[Data entries]
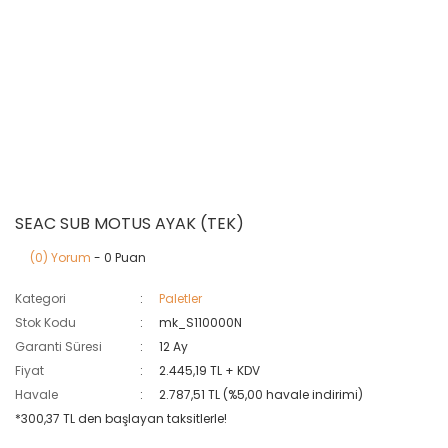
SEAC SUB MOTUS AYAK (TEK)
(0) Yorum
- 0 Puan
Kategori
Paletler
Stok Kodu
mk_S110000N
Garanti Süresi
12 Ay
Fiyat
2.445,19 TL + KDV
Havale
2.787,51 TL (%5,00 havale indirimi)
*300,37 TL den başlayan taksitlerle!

---

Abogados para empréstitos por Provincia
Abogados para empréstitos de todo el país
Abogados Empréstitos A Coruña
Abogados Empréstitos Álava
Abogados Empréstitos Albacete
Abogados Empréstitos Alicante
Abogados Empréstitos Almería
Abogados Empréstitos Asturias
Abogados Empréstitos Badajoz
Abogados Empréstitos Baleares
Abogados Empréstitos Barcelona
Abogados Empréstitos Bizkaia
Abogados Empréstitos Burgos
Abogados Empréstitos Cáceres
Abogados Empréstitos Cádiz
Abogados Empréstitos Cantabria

→ Aim of the exercise:
Copy the lines word for word, starting at the line that contains "SEAC SUB MOTUS AYAK (TEK)" and stopping after the line that contains "den başlayan taksitlerle!".

→ Response:
SEAC SUB MOTUS AYAK (TEK)
(0) Yorum
- 0 Puan
Kategori
Paletler
Stok Kodu
mk_S110000N
Garanti Süresi
12 Ay
Fiyat
2.445,19 TL + KDV
Havale
2.787,51 TL (%5,00 havale indirimi)
*300,37 TL den başlayan taksitlerle!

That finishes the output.